◆ SET TASK 1
In the case summary, condense the paragraph beginning "By a final decree" into a short bulleted list that keeps its main facts.
### QUOTED PASSAGE
198 Mass. 156

January 16, 1908 - March 2, 1908

Middlesex County


Practice, Civil, Proceedings for contempt. Contempt of Court. Metropolitan Park Commission.

The questions whether proceedings (or contempt of a decree of court can be brought before this court by an appeal from an order dismissing a petition to punish the respondent for contempt or by exceptions to the refusal of requests for rulings at the hearing on such a petition, here were not passed upon, as the court assumed for the purposes of decision that the questions raised by such an appeal and exceptions were properly before them.

By a final decree of the Superior Court in accordance with the decision of Newton Rubber Works v. de las Casas, 182 Mass. 436, the metropolitan park commissioners were enjoined from maintaining a dam to divert the waters of the Charles River from its east branch and from obstructing the free and natural

Page 157

flow of water down such east branch. After the entry of this decree, St. 1903, c. 391, was enacted giving the commissioners authority to construct new bridges and dams and providing for the payment of damages sustained by any person from the exercise of the powers conferred by the act. Under authority of this act and in conformity with its terms the commissioners constructed a dam across the east branch of the Charles River at or near the position of the former dam enjoined by the decree, causing damage to the property of the corporation to which the decree was granted. Upon a petition to punish the commissioners for contempt of the decree, it was held, that the commissioners, acting under new powers and within the provisions of the statute conferring those powers, were not in contempt of court.
######
◆ SET TASK 2
Render the stretch of the records from the line containing "common name: Dimorphic jumper" through the line containing "genus: Morpho" as a numbered list, leaving out any blank lines.
### RECORDS SHOWN
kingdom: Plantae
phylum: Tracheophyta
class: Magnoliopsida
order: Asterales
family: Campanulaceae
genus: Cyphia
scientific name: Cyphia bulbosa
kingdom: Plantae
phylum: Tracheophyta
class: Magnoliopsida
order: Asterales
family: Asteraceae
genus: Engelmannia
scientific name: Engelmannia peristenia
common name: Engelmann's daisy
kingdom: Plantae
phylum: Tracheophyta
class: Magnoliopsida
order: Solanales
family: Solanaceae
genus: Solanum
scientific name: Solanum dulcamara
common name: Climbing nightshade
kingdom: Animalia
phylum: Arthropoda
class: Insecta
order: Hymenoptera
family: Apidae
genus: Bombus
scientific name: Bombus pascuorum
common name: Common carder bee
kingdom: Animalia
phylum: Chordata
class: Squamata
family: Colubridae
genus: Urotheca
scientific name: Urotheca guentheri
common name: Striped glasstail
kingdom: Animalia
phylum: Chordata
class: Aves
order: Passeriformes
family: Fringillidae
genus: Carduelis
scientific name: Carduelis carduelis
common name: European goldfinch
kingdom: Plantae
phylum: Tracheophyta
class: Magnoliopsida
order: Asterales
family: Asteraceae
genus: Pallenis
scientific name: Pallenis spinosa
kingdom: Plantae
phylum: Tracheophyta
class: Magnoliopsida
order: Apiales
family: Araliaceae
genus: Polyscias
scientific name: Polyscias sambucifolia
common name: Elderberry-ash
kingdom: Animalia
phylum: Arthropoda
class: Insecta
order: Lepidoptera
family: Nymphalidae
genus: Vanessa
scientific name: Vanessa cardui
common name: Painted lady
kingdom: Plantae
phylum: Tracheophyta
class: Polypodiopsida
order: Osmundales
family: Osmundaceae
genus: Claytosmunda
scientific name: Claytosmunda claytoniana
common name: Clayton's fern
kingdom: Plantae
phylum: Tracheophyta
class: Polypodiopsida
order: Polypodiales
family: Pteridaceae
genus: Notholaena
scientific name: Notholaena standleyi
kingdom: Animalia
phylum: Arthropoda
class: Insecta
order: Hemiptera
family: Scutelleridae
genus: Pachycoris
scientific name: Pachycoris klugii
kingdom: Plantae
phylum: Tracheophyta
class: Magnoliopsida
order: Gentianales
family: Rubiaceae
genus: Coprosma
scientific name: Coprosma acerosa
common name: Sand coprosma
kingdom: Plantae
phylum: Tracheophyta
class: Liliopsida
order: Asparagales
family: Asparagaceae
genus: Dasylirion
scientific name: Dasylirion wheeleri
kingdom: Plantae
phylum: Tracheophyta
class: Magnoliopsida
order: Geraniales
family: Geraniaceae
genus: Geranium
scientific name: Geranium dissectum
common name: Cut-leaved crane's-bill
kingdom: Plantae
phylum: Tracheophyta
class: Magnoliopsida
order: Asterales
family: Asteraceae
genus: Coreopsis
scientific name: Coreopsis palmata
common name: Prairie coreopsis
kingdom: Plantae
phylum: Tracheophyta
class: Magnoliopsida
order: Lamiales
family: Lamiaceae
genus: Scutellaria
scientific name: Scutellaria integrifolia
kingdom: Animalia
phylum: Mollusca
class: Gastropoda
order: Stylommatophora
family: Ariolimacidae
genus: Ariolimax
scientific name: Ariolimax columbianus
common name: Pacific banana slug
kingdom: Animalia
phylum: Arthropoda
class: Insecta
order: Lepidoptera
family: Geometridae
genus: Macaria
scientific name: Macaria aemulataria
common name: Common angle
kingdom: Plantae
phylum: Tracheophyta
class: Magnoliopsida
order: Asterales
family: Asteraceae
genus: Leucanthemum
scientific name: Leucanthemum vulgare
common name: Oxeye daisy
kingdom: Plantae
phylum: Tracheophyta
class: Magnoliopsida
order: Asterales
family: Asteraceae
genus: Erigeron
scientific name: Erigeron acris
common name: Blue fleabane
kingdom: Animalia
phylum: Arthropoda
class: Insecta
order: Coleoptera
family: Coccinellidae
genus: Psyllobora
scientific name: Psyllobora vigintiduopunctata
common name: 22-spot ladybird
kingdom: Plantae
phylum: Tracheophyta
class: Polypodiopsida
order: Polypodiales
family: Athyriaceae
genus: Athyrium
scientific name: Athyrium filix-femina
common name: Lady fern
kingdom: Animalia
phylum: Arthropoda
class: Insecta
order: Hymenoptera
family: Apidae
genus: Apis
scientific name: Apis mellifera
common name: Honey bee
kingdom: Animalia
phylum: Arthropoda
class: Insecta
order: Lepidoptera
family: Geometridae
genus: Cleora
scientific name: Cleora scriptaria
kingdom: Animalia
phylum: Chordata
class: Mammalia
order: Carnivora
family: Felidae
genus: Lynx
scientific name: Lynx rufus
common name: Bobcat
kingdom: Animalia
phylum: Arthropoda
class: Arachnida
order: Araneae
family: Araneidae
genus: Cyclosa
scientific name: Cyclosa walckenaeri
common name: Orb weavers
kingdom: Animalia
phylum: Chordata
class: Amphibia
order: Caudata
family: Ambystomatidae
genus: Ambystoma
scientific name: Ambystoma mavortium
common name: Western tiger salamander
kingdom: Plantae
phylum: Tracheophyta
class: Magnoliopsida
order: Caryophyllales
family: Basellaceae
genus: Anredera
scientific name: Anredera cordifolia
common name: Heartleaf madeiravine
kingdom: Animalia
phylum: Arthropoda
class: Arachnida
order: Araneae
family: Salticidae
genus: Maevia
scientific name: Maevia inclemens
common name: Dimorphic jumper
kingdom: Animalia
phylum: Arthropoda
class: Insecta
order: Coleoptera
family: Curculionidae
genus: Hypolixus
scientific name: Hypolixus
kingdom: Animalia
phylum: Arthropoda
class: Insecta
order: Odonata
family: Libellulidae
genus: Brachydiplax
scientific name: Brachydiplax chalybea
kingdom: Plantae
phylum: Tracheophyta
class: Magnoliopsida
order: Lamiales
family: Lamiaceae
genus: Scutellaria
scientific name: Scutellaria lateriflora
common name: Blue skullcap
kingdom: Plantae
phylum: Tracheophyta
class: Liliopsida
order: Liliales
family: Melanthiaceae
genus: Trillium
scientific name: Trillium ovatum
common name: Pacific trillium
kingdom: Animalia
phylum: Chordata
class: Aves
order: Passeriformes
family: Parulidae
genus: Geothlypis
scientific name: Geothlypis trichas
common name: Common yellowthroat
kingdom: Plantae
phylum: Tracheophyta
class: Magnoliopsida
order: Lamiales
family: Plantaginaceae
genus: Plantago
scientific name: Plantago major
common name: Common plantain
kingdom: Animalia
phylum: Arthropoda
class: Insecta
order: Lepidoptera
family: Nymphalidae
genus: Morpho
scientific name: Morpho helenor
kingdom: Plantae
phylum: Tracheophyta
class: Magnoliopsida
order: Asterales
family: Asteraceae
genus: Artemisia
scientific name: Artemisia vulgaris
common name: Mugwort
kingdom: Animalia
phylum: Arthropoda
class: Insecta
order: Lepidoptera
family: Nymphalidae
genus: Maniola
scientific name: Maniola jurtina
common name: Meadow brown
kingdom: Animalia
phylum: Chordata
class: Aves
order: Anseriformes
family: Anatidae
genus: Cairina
######
◆ FULL RESPONSE 1
- A final Superior Court decree, following Newton Rubber Works v. de las Casas, 182 Mass. 436, barred the metropolitan park commissioners from maintaining a dam that diverted Charles River water from its east branch and from obstructing that branch's free and natural flow.
- After the decree, St. 1903, c. 391 was enacted. It gave the commissioners authority to build new bridges and dams and provided payment for damages caused by the use of those powers.
- Under that act and in keeping with its terms, the commissioners built a dam across the east branch at or near where the enjoined dam had stood. The new dam damaged property of the corporation that had won the decree.
- On a petition to punish them for contempt, the court held that the commissioners were not in contempt, because they acted under new powers and within the statute granting them.

◆ FULL RESPONSE 2
1. common name: Dimorphic jumper
2. kingdom: Animalia
3. phylum: Arthropoda
4. class: Insecta
5. order: Coleoptera
6. family: Curculionidae
7. genus: Hypolixus
8. scientific name: Hypolixus
9. kingdom: Animalia
10. phylum: Arthropoda
11. class: Insecta
12. order: Odonata
13. family: Libellulidae
14. genus: Brachydiplax
15. scientific name: Brachydiplax chalybea
16. kingdom: Plantae
17. phylum: Tracheophyta
18. class: Magnoliopsida
19. order: Lamiales
20. family: Lamiaceae
21. genus: Scutellaria
22. scientific name: Scutellaria lateriflora
23. common name: Blue skullcap
24. kingdom: Plantae
25. phylum: Tracheophyta
26. class: Liliopsida
27. order: Liliales
28. family: Melanthiaceae
29. genus: Trillium
30. scientific name: Trillium ovatum
31. common name: Pacific trillium
32. kingdom: Animalia
33. phylum: Chordata
34. class: Aves
35. order: Passeriformes
36. family: Parulidae
37. genus: Geothlypis
38. scientific name: Geothlypis trichas
39. common name: Common yellowthroat
40. kingdom: Plantae
41. phylum: Tracheophyta
42. class: Magnoliopsida
43. order: Lamiales
44. family: Plantaginaceae
45. genus: Plantago
46. scientific name: Plantago major
47. common name: Common plantain
48. kingdom: Animalia
49. phylum: Arthropoda
50. class: Insecta
51. order: Lepidoptera
52. family: Nymphalidae
53. genus: Morpho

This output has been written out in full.